Pick out and copy each line of the data below that contains the string "name". Case counts.
──────────
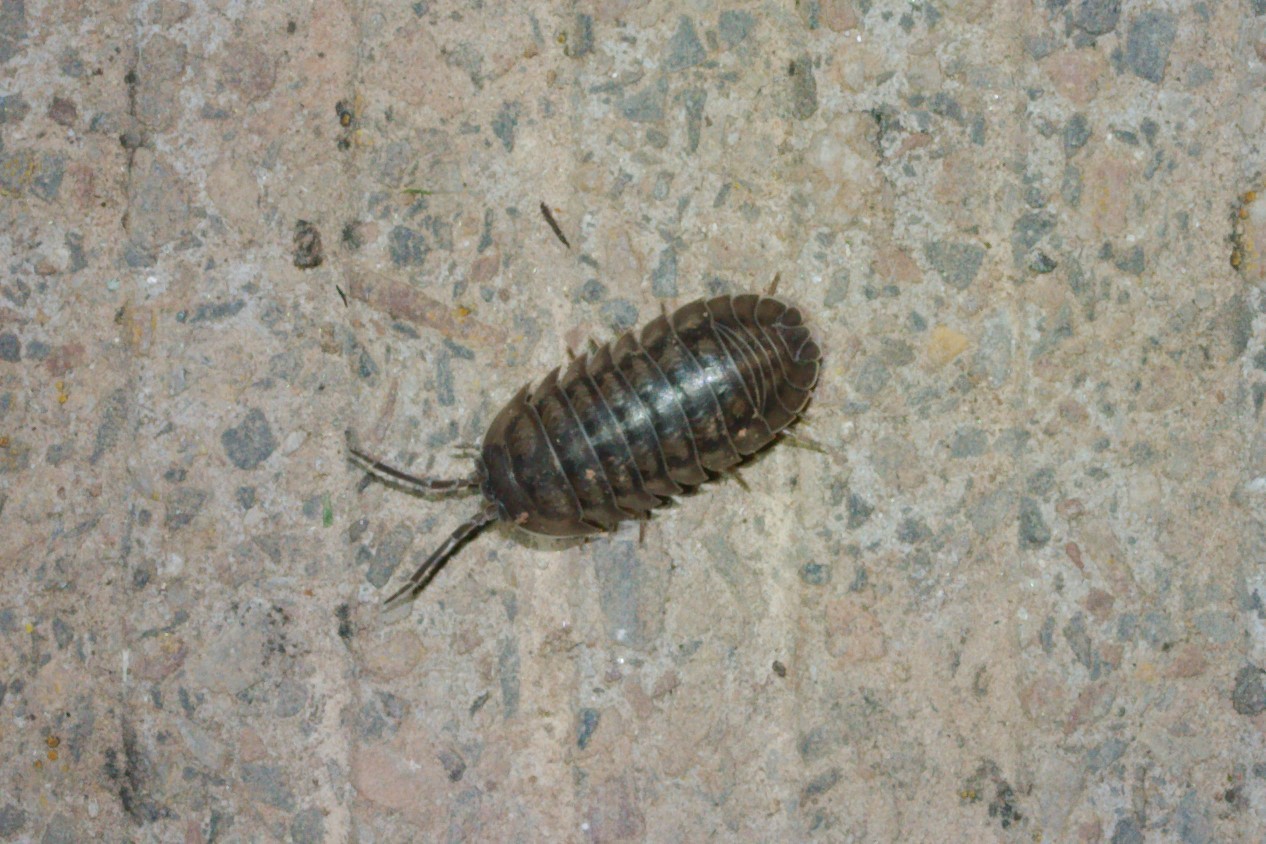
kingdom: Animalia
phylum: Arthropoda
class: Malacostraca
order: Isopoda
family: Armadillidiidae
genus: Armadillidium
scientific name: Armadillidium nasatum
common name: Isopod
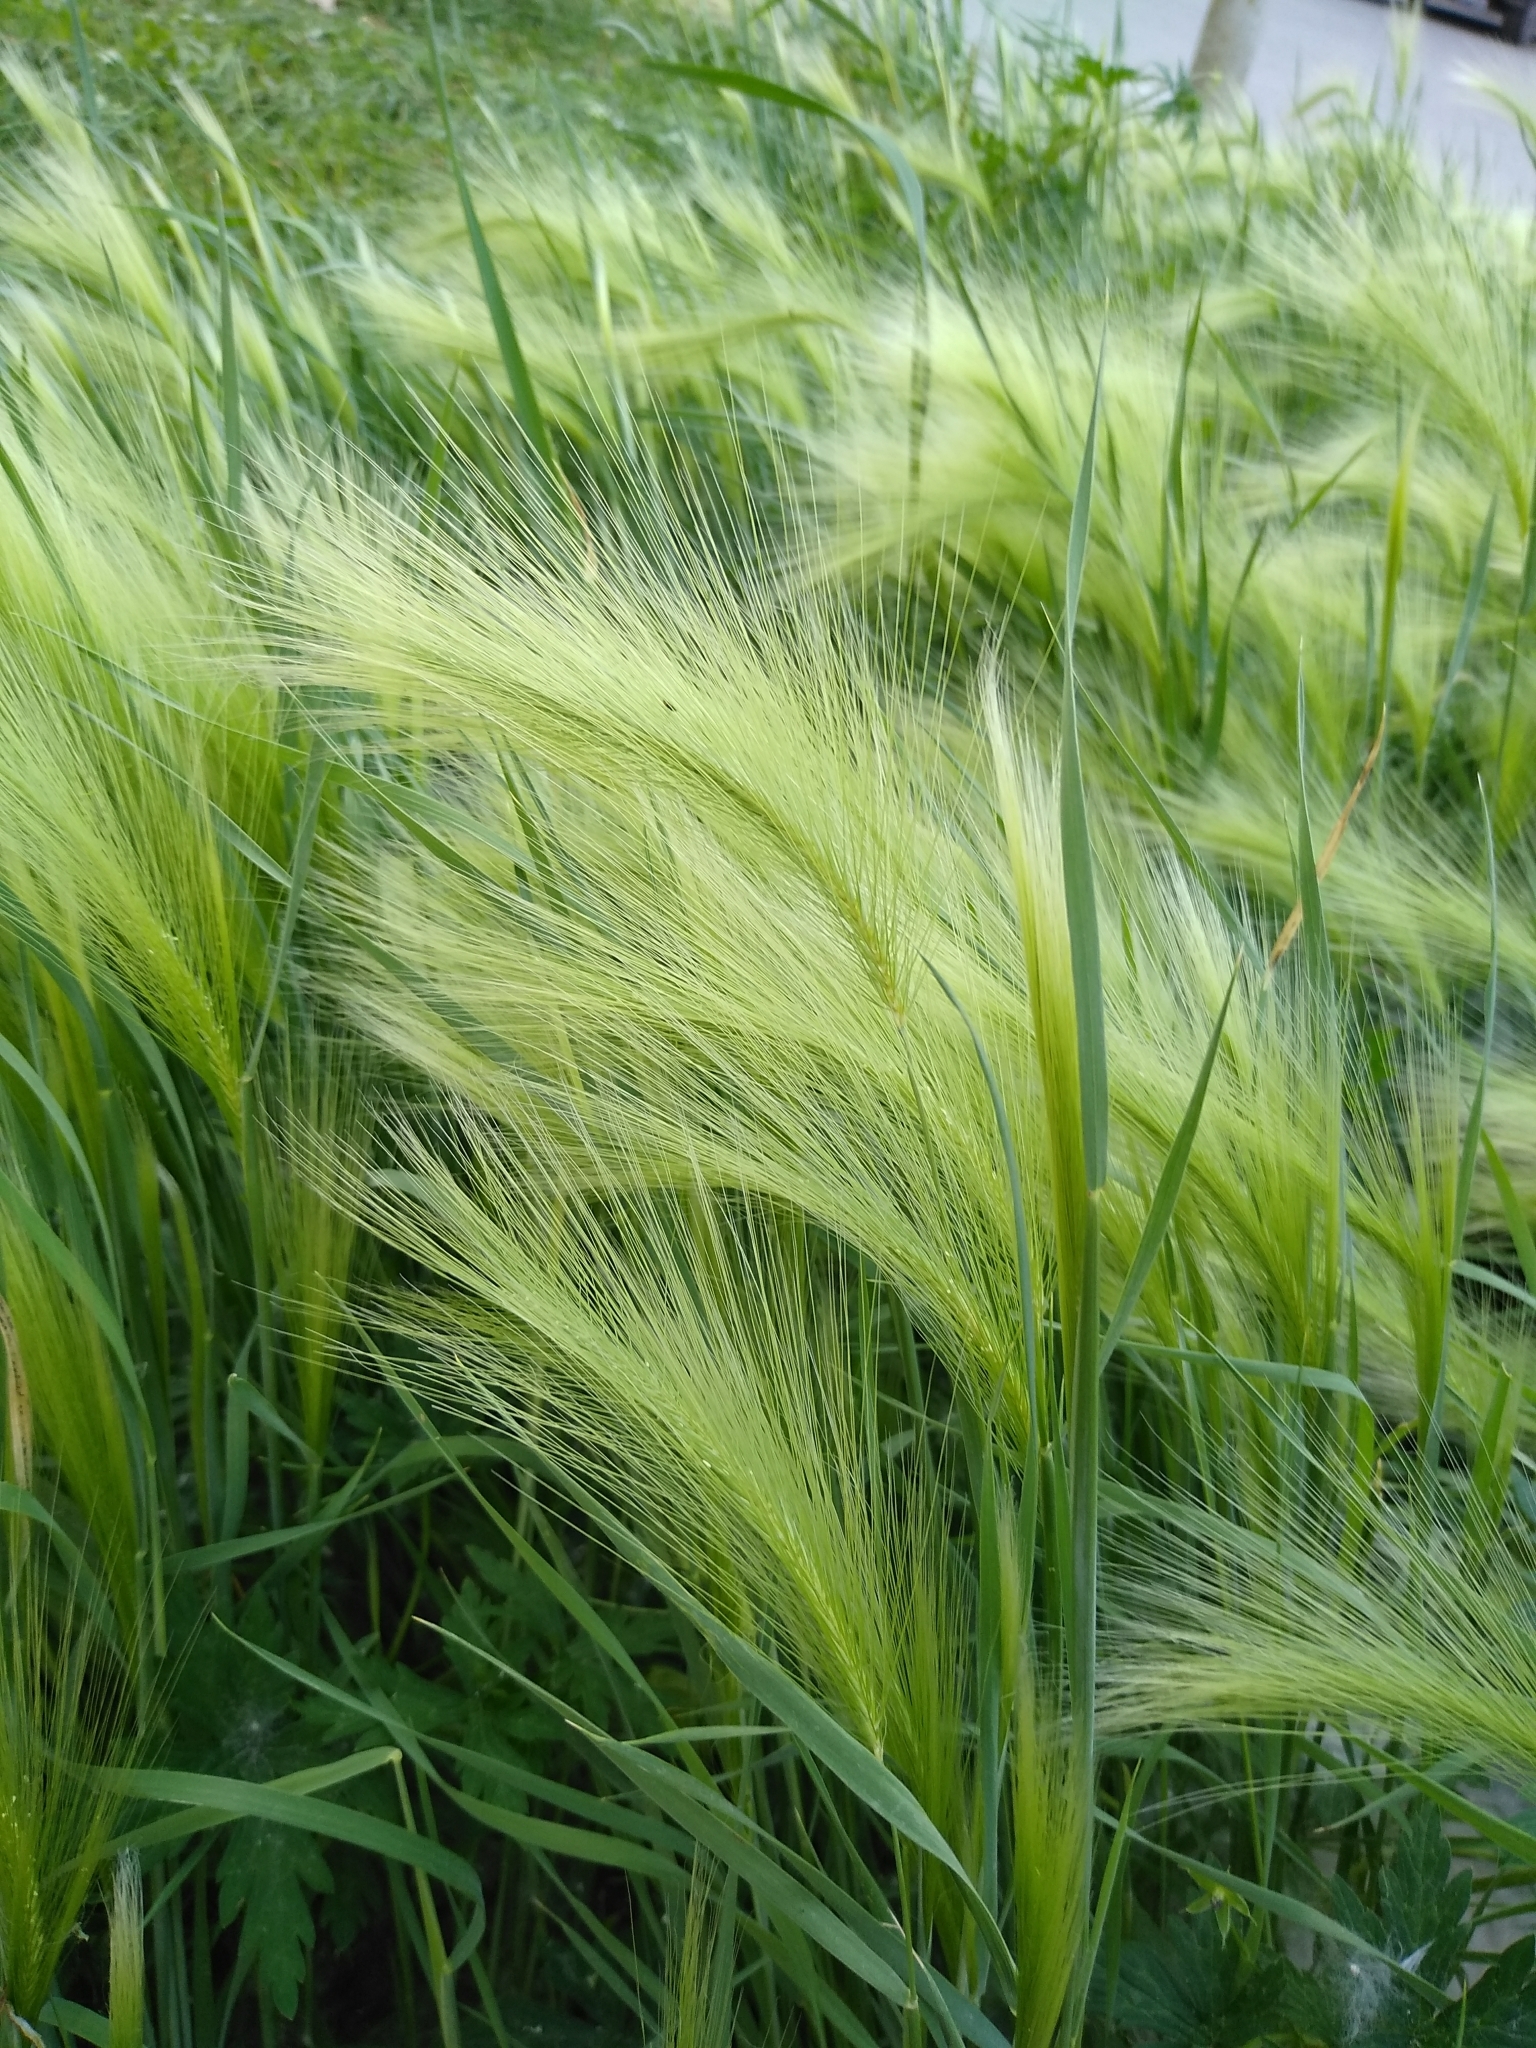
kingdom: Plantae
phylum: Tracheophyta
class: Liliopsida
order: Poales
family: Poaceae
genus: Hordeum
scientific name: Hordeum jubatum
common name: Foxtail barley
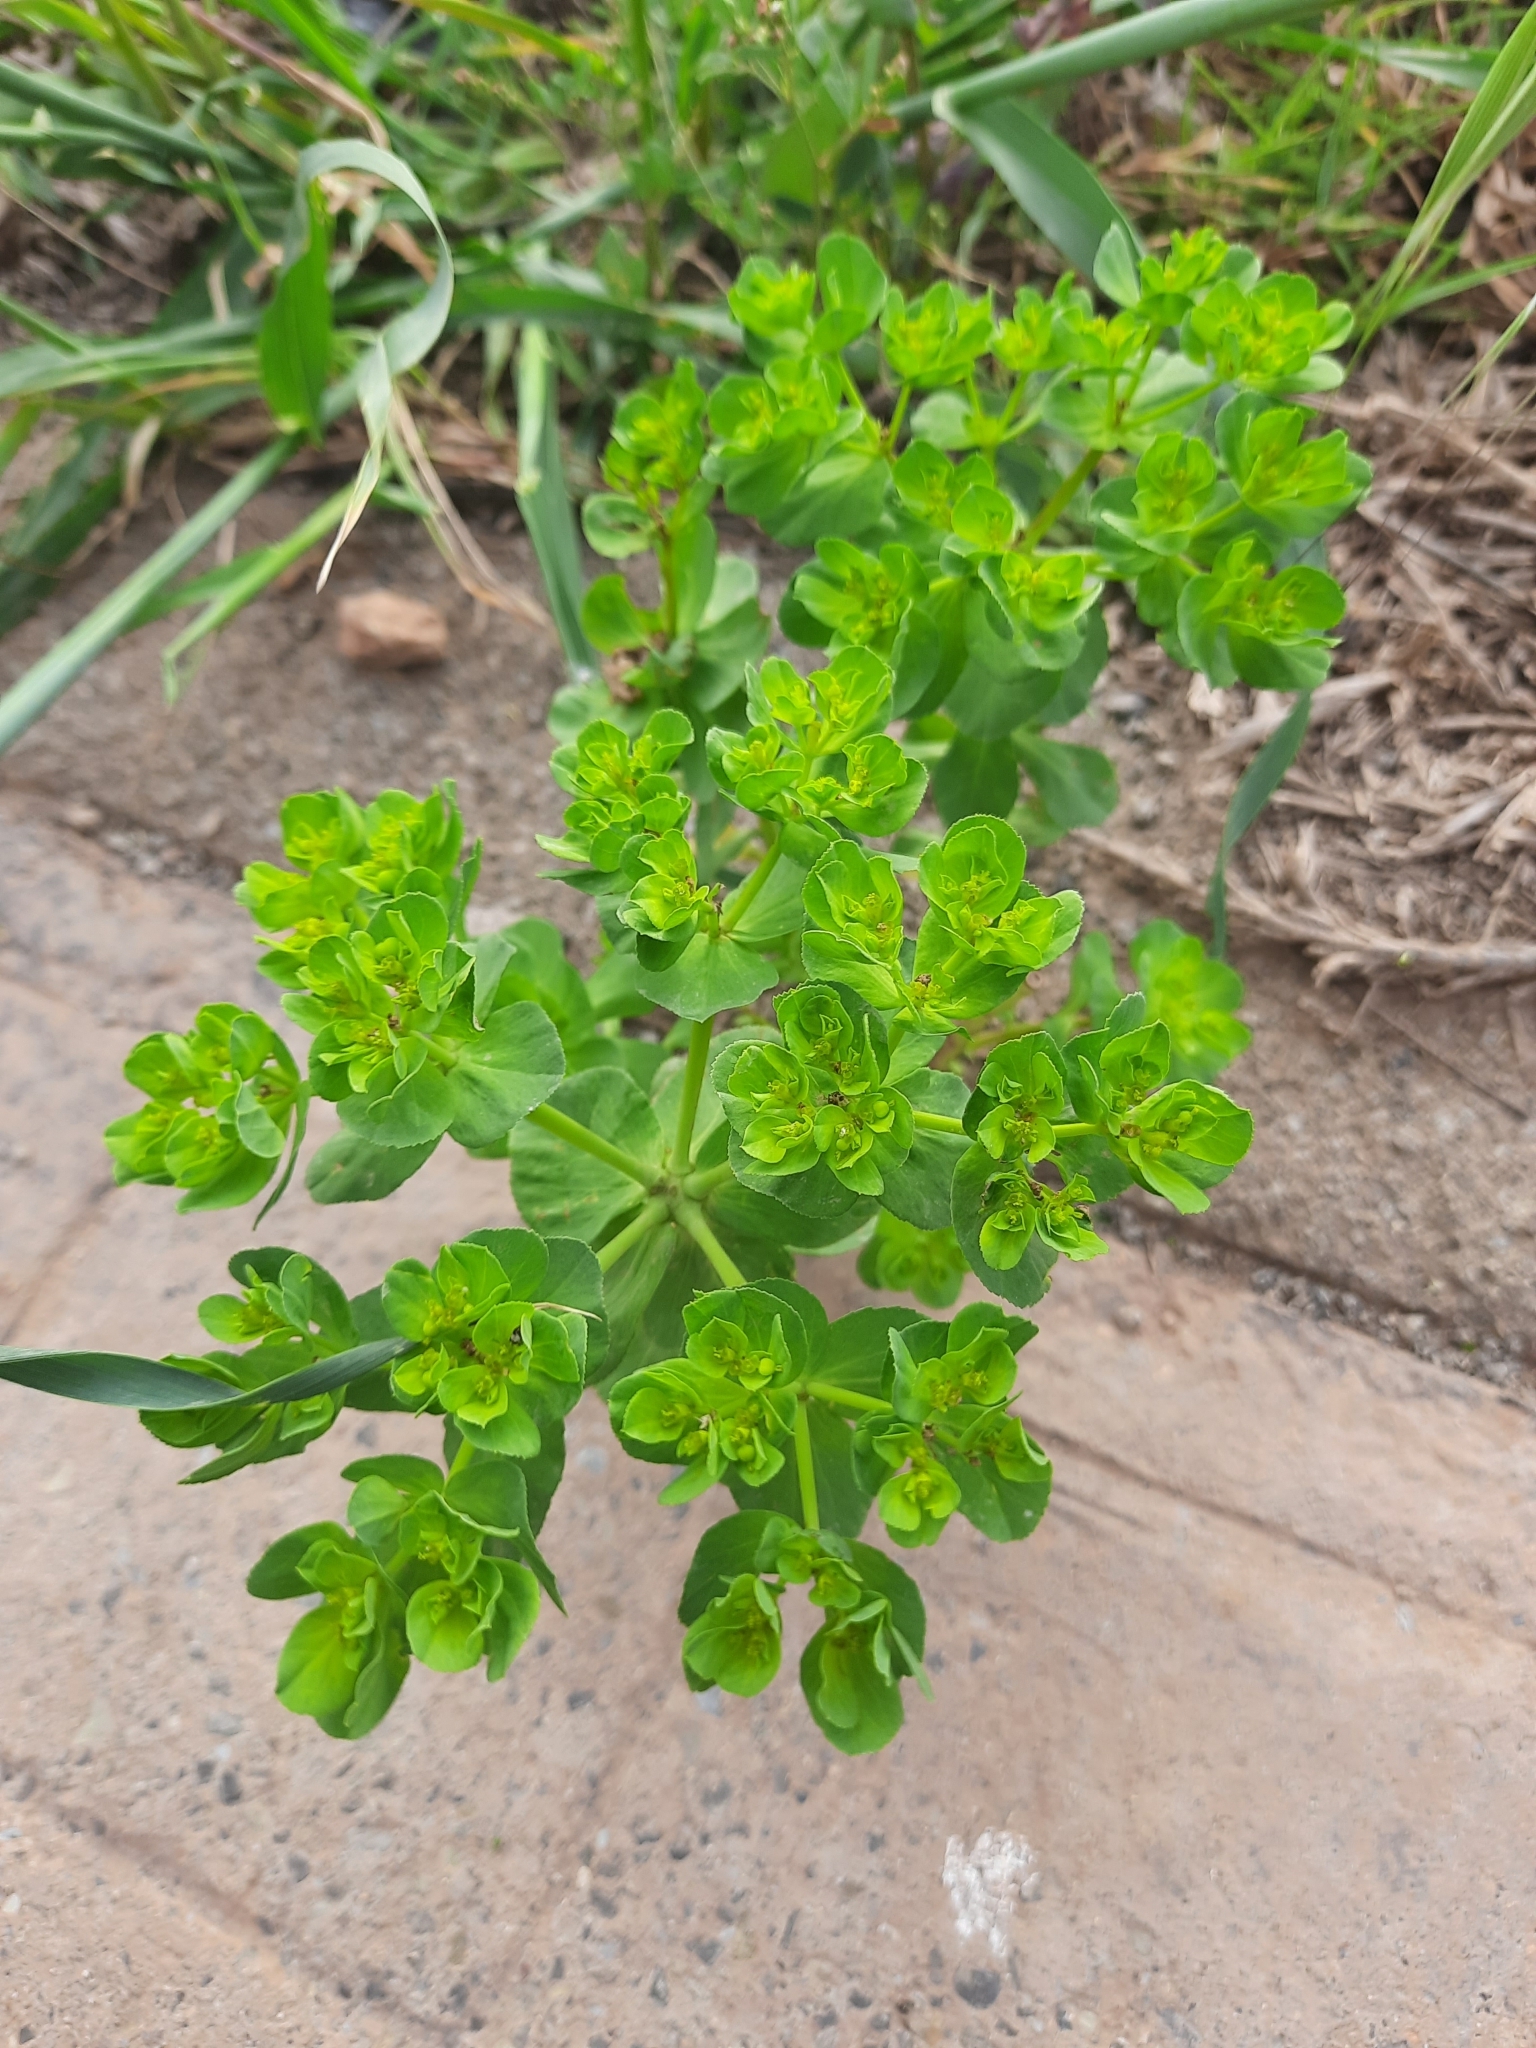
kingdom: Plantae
──────────
The solution:
scientific name: Armadillidium nasatum
common name: Isopod
scientific name: Hordeum jubatum
common name: Foxtail barley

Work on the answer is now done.